**WHAT YOU SHOULD DO:**
Print the data below verbatim, minus images.

[Stored data entries]
====
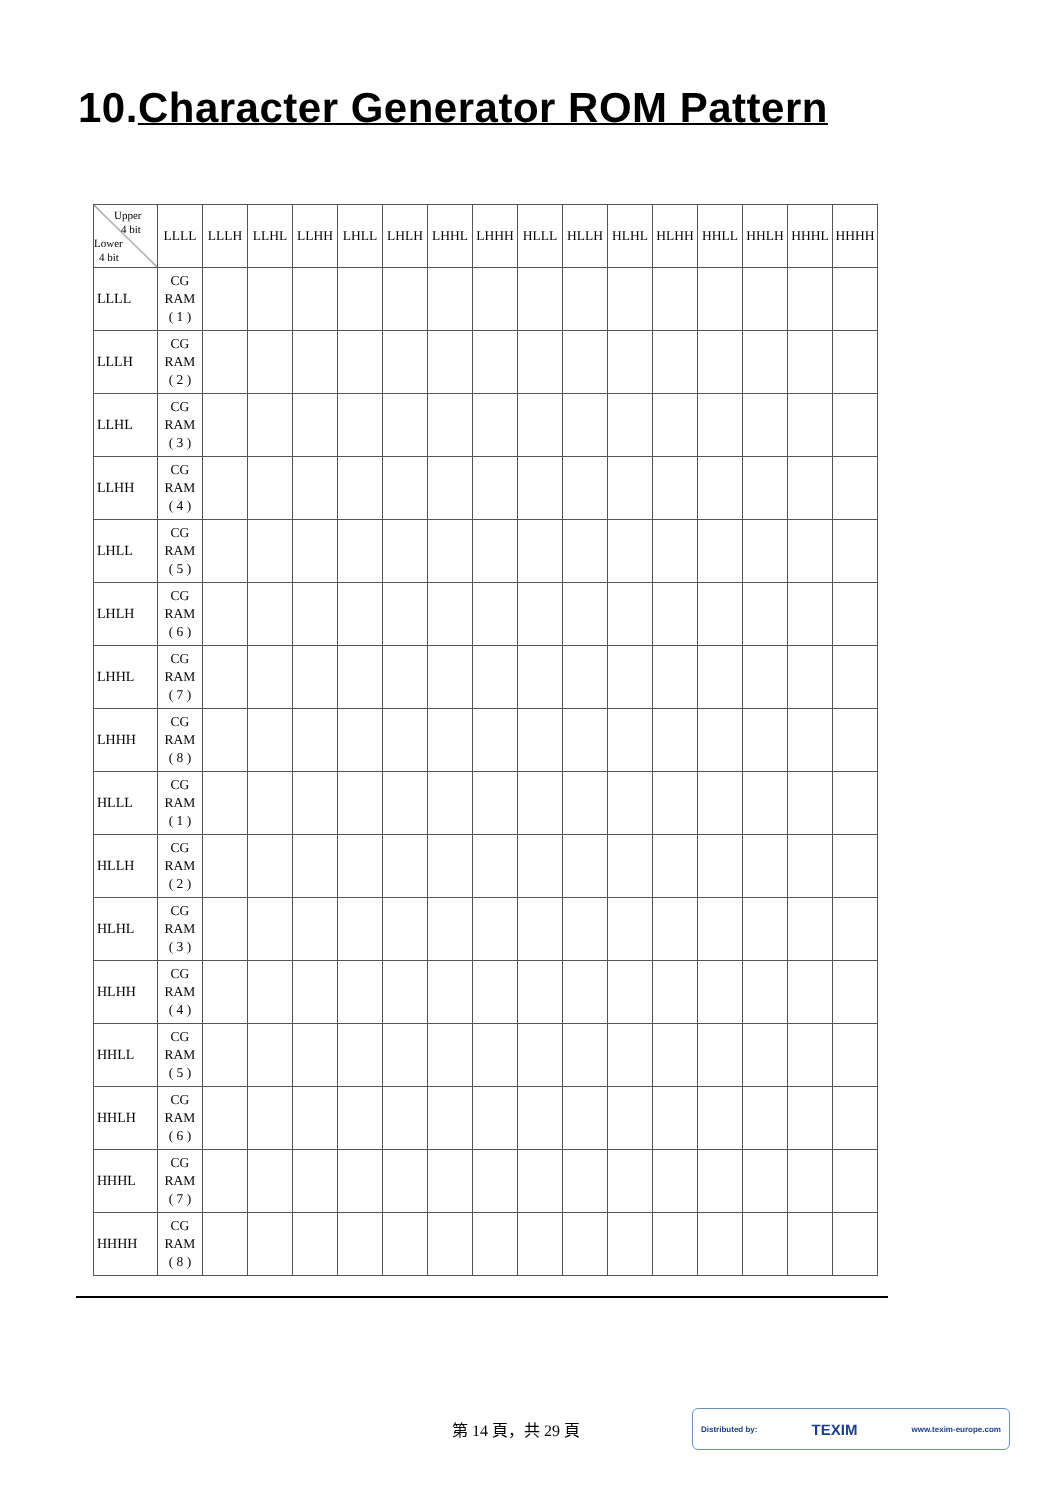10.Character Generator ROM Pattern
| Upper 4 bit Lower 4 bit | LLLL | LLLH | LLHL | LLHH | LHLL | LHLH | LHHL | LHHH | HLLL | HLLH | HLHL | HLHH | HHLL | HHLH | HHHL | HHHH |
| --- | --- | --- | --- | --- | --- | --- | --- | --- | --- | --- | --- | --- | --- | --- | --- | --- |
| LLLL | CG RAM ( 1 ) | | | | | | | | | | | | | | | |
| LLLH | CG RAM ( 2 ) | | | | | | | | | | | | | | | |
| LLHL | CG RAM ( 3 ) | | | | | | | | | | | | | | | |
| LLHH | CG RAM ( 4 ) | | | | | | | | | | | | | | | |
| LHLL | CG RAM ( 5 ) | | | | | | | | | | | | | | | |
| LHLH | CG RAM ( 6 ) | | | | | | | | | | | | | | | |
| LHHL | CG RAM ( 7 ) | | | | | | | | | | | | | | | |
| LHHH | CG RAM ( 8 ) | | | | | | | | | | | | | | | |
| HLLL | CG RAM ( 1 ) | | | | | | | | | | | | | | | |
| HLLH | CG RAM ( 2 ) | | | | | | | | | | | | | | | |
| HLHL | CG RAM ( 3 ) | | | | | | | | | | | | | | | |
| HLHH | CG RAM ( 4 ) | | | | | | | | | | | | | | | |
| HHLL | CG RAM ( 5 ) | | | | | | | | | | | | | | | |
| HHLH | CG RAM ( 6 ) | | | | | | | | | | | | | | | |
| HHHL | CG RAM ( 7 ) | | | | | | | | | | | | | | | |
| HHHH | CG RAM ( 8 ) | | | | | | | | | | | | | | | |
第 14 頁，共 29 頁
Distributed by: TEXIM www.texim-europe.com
====
**EXPECTED ANSWER:**
10.Character Generator ROM Pattern
| Upper 4 bit Lower 4 bit | LLLL | LLLH | LLHL | LLHH | LHLL | LHLH | LHHL | LHHH | HLLL | HLLH | HLHL | HLHH | HHLL | HHLH | HHHL | HHHH |
| --- | --- | --- | --- | --- | --- | --- | --- | --- | --- | --- | --- | --- | --- | --- | --- | --- |
| LLLL | CG RAM ( 1 ) | | | | | | | | | | | | | | | |
| LLLH | CG RAM ( 2 ) | | | | | | | | | | | | | | | |
| LLHL | CG RAM ( 3 ) | | | | | | | | | | | | | | | |
| LLHH | CG RAM ( 4 ) | | | | | | | | | | | | | | | |
| LHLL | CG RAM ( 5 ) | | | | | | | | | | | | | | | |
| LHLH | CG RAM ( 6 ) | | | | | | | | | | | | | | | |
| LHHL | CG RAM ( 7 ) | | | | | | | | | | | | | | | |
| LHHH | CG RAM ( 8 ) | | | | | | | | | | | | | | | |
| HLLL | CG RAM ( 1 ) | | | | | | | | | | | | | | | |
| HLLH | CG RAM ( 2 ) | | | | | | | | | | | | | | | |
| HLHL | CG RAM ( 3 ) | | | | | | | | | | | | | | | |
| HLHH | CG RAM ( 4 ) | | | | | | | | | | | | | | | |
| HHLL | CG RAM ( 5 ) | | | | | | | | | | | | | | | |
| HHLH | CG RAM ( 6 ) | | | | | | | | | | | | | | | |
| HHHL | CG RAM ( 7 ) | | | | | | | | | | | | | | | |
| HHHH | CG RAM ( 8 ) | | | | | | | | | | | | | | | |
第 14 頁，共 29 頁
Distributed by: TEXIM www.texim-europe.com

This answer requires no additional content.